Byklik.com | Jakarta – Pemerintah menyiapkan strategi penguatan fiskal daerah melalui optimalisasi pendapatan, peningkatan kualitas belanja, dan pembiayaan yang kreatif serta inovatif guna mendorong pertumbuhan ekonomi yang lebih merata di seluruh Indonesia.
Hal tersebut disampaikan Menteri Keuangan Purbaya Yudhi Sadewa dalam Rapat Kerja Komite IV DPD RI yang membahas Kerangka Ekonomi Makro dan Pokok-Pokok Kebijakan Fiskal (KEM PPKF) Tahun 2027, Senin, 22 Juni 2026.
“Oleh karena itu, penguatan kebijakan fiskal ke daerah difokuskan pada upaya optimalisasi pendapatan, penguatan belanja yang berkualitas, dan mendorong pembiayaan yang kreatif dan inovatif,” ujar Purbaya.
Menurutnya, optimalisasi pendapatan daerah akan dilakukan melalui penguatan kemandirian dan kapasitas fiskal dengan memaksimalkan Pajak Daerah dan Retribusi Daerah (PDRD). Langkah tersebut mencakup penguatan basis data, pemetaan potensi pajak berbasis kewilayahan sesuai karakteristik daerah, serta transformasi tata kelola PDRD melalui penguatan kelembagaan, peningkatan kapasitas aparat perpajakan tersertifikasi, pengawasan yang lebih efektif, dan percepatan digitalisasi.
Di sisi belanja, pemerintah akan memperkuat skema transfer ke daerah berbasis kinerja, melakukan refokus belanja agar lebih berdampak bagi masyarakat, serta meningkatkan sinergi antara belanja kementerian/lembaga, transfer ke daerah, dan APBD.

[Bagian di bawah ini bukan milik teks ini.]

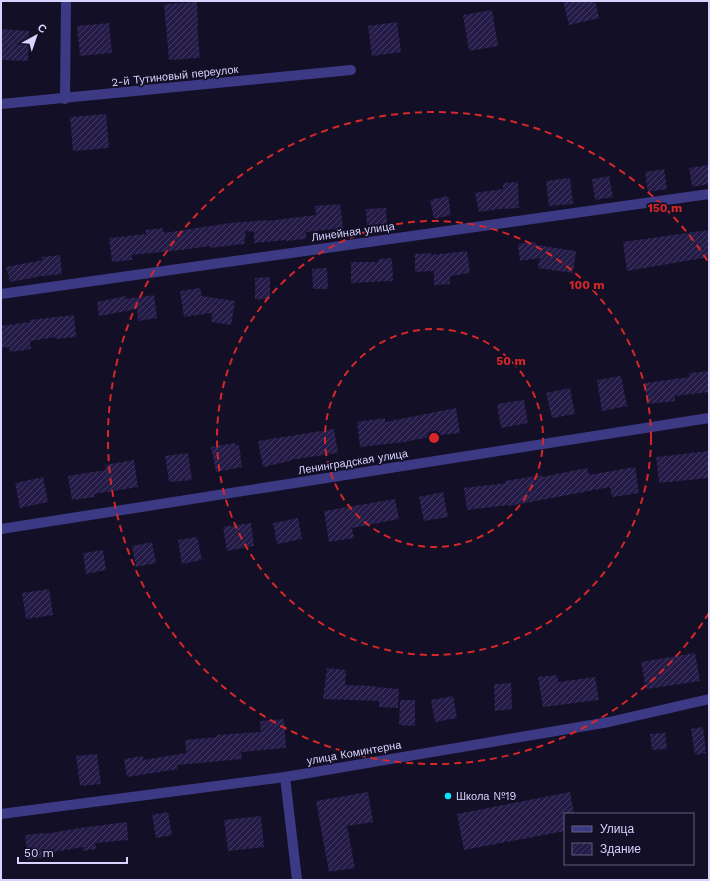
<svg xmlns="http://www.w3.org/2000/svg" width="710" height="881" viewBox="0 0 710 881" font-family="'Work Sans',sans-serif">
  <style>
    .building { fill: url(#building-hatch) }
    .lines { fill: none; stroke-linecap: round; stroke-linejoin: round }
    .minor { stroke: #3d3a85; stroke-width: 10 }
    .ring { fill: none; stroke: #d62828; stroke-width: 2; stroke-dasharray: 7 5 }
    .poi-dot { fill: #00e5ff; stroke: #130f26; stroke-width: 1.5 }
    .labels { text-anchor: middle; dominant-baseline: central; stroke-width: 3.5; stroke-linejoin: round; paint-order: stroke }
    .street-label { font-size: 11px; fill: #d9d4ff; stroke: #130f26 }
    .poi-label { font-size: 11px; fill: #d9d4ff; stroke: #130f26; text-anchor: start }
    .centre { fill: #d62828; stroke: #130f26; stroke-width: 2 }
    .ring-label { font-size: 12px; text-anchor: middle; font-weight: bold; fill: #d62828; stroke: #130f26; stroke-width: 3.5; stroke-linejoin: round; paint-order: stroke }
  </style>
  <defs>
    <pattern id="building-hatch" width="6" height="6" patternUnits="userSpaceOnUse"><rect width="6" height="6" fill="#241b47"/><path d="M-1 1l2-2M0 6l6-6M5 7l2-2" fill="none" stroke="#433b63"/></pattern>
  </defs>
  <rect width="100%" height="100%" fill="#130f26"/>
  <path class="building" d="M 563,1 L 595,1 L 599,18 L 569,25 Z
    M 197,2 L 198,26 L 197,26 L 200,58 L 169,60 L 164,4 Z
    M 492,10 L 498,46 L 469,51 L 463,15 Z
    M 397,22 L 401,52 L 372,56 L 368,26 Z
    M 109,23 L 112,53 L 80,56 L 77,26 Z
    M 1,29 L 29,31 L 28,61 L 1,60 Z
    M 106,114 L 109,148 L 73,151 L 70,117 Z
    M 708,165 L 709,184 L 692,187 L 689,168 Z
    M 664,169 L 667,189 L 648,192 L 645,172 Z
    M 609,176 L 613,197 L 595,200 L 592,179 Z
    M 570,178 L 573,204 L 549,206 L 546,181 Z
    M 518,182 L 519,208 L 499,209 L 479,212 L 475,193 L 503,189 L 503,183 Z
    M 448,196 L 451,215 L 434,219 L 430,200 Z
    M 340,204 L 343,228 L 306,232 L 306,239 L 286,241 L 286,240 L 254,243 L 254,232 L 246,231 L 244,244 L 210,248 L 210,246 L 181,250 L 132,255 L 132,260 L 112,262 L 109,238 L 146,234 L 145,230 L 163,228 L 164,233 L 230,223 L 268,220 L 268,221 L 316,215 L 315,206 Z
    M 386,208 L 387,224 L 367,225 L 366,209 Z
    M 709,230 L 709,257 L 627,271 L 623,242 Z
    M 535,242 L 536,245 L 576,251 L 573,273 L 538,268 L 540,258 L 520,261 L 518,244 Z
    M 467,251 L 470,273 L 450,276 L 450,284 L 434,285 L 434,271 L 415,272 L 415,254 L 431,253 L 431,255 Z
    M 60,255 L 62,274 L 42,276 L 10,282 L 6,267 L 43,260 L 42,257 Z
    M 392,258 L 393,281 L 351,283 L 351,262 L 378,262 L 378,259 Z
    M 327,268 L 328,289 L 313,289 L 312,269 Z
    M 270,277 L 270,299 L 255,299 L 255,278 Z
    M 200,288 L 202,296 L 235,301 L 231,325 L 211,322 L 212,313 L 184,317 L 180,291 Z
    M 154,295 L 157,318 L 138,321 L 137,309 L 99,316 L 97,302 L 126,296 L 126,299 Z
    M 74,315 L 76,337 L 55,339 L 55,337 L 30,341 L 31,349 L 10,352 L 9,347 L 1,348 L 1,326 L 30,322 L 30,320 Z
    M 709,371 L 709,392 L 675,396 L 675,401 L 647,404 L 645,383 L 689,377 L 689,373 Z
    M 621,376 L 627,406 L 602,411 L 597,380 Z
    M 570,388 L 575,414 L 552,418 L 546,393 Z
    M 524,400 L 528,423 L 501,428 L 497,404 Z
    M 456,408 L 460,433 L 441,435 L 404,442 L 360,447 L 357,422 L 385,418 L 385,422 Z
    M 334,429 L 338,453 L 290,460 L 290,461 L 263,467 L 258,441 Z
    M 235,443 L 236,446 L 239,445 L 242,467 L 216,472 L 211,447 Z
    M 709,451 L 709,478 L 659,483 L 656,457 Z
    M 188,453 L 192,480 L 169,482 L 165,456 Z
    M 134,460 L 138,487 L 94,494 L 95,497 L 72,500 L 68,476 L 106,470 L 105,465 Z
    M 635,467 L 639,493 L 612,497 L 610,487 L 509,506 L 509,505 L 467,510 L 464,488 L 506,483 L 505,481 L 542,475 L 542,477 L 587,468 L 589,475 Z
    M 43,477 L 48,502 L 20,508 L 15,483 Z
    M 443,492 L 448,517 L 424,521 L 419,497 Z
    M 395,499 L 399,519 L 352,528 L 354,538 L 329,542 L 324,511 Z
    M 298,518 L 302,539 L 277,544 L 273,523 Z
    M 251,523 L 254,546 L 227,551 L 223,527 Z
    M 197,537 L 202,560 L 182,564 L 178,540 Z
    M 152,542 L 156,563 L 136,567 L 132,546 Z
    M 103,550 L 106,570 L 86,574 L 83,553 Z
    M 49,589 L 53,615 L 26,619 L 22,593 Z
    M 695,653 L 700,681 L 646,689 L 641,662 Z
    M 327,668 L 346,670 L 345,685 L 375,686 L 375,687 L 399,689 L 398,708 L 379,707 L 379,701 L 323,699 Z
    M 557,675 L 558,682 L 595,677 L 599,700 L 543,707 L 538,677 Z
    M 511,683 L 512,709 L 495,711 L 494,684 Z
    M 453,696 L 457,718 L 435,722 L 431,700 Z
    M 400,700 L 415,700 L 415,726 L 399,725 Z
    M 284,719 L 286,748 L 241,752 L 242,759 L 177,765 L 178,769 L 127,777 L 124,759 L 143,756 L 143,760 L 186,753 L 185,740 L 217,737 L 217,735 L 261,732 L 260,721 Z
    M 703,727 L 706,753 L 695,755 L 691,729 Z
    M 665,733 L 667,749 L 652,750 L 650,734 Z
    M 97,754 L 101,784 L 80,786 L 76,756 Z
    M 368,792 L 373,822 L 347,826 L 355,868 L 329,872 L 316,801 Z
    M 570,792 L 574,814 L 565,814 L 565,831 L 464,850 L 457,814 Z
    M 168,812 L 172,835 L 156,838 L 152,815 Z
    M 261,816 L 264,847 L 228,851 L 224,820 Z
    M 127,822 L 128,840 L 95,843 L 96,849 L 83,851 L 83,847 L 47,853 L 48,857 L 28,860 L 25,835 L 45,833 L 45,834 L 80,828 Z"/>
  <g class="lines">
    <path class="minor" d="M 65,99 L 66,1
      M 1,104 L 351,70
      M 1,294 L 709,194
      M 1,529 L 709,418
      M 285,777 L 297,880
      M 1,814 L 285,777 L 609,722 L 709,699"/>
  </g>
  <g class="ring">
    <circle cx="434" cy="438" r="109"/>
    <circle cx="434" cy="438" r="217"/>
    <path d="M709 613A326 326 0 1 1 709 263"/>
  </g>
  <circle class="poi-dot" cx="448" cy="796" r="4"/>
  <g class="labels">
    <g class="street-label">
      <text transform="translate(175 76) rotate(-6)">2-й Тутиновый переулок</text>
      <text transform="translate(353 232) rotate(-8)">Линейная улица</text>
      <text transform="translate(353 462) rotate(-9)">Ленинградская улица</text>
      <text transform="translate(354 753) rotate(-10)">улица Коминтерна</text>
    </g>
    <g class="poi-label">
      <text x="456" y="796">Школа №19</text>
    </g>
  </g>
  <circle cx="434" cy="438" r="6" class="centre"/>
  <g class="ring-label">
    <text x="665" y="212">150 m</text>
    <text x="587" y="289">100 m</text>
    <text x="511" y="365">50 m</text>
  </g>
  <rect width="710" height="881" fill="none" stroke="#d9d4ff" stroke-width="4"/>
  <rect x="564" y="813" width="130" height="52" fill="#130f26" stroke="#625e7d"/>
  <rect x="572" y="826" width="20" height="6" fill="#3d3a85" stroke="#625e7d"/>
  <text x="600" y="833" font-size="12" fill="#d9d4ff">Улица</text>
  <rect x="572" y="843" width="20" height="12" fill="url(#building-hatch)" stroke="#625e7d"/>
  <text x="600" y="853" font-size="12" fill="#d9d4ff">Здание</text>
  <g transform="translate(36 36) rotate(40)" stroke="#130f26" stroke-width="3" paint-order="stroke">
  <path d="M0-3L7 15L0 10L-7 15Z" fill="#d9d4ff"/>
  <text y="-6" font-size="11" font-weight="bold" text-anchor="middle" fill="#d9d4ff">С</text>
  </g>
  <path d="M18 857v6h109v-6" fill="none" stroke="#d9d4ff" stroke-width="2"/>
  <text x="24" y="857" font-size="12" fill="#d9d4ff" stroke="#130f26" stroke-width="3" paint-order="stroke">50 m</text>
</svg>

Pemerintah juga mendorong pengembangan pembiayaan kreatif melalui sinergi berbagai sumber pendanaan, pemanfaatan skema pembiayaan konsesional sebagai instrumen afirmasi, penggunaan Kebijakan Bersama Dana Bagi Hasil (KB DBH) sebagai instrumen pembayaran pinjaman daerah, serta optimalisasi proyek kerja sama pemerintah dan badan usaha (PPP) skala kecil dan kerja sama antar daerah.
Untuk memastikan kebijakan tersebut berjalan efektif dan berkelanjutan, pemerintah terus memperkuat kerangka Hubungan Keuangan antara Pemerintah Pusat dan Pemerintah Daerah (HKPD) melalui reformasi tata kelola keuangan. Upaya itu meliputi standardisasi proses bisnis transfer ke daerah, penguatan kapasitas fiskal, peningkatan sinergi fiskal pusat dan daerah, hingga penyusunan KEM PPKF regional.
Selain itu, pemerintah memperkuat akuntabilitas melalui sistem monitoring dan evaluasi yang lebih terintegrasi serta mengembangkan manajemen risiko fiskal daerah guna menjaga stabilitas dan kesinambungan fiskal dalam jangka panjang.
“Melalui langkah-langkah tersebut, diharapkan kapasitas fiskal daerah semakin kuat sehingga mampu mendukung pertumbuhan ekonomi yang berkelanjutan, pemerataan pembangunan, dan peningkatan kesejahteraan masyarakat di daerah,” pungkas Purbaya.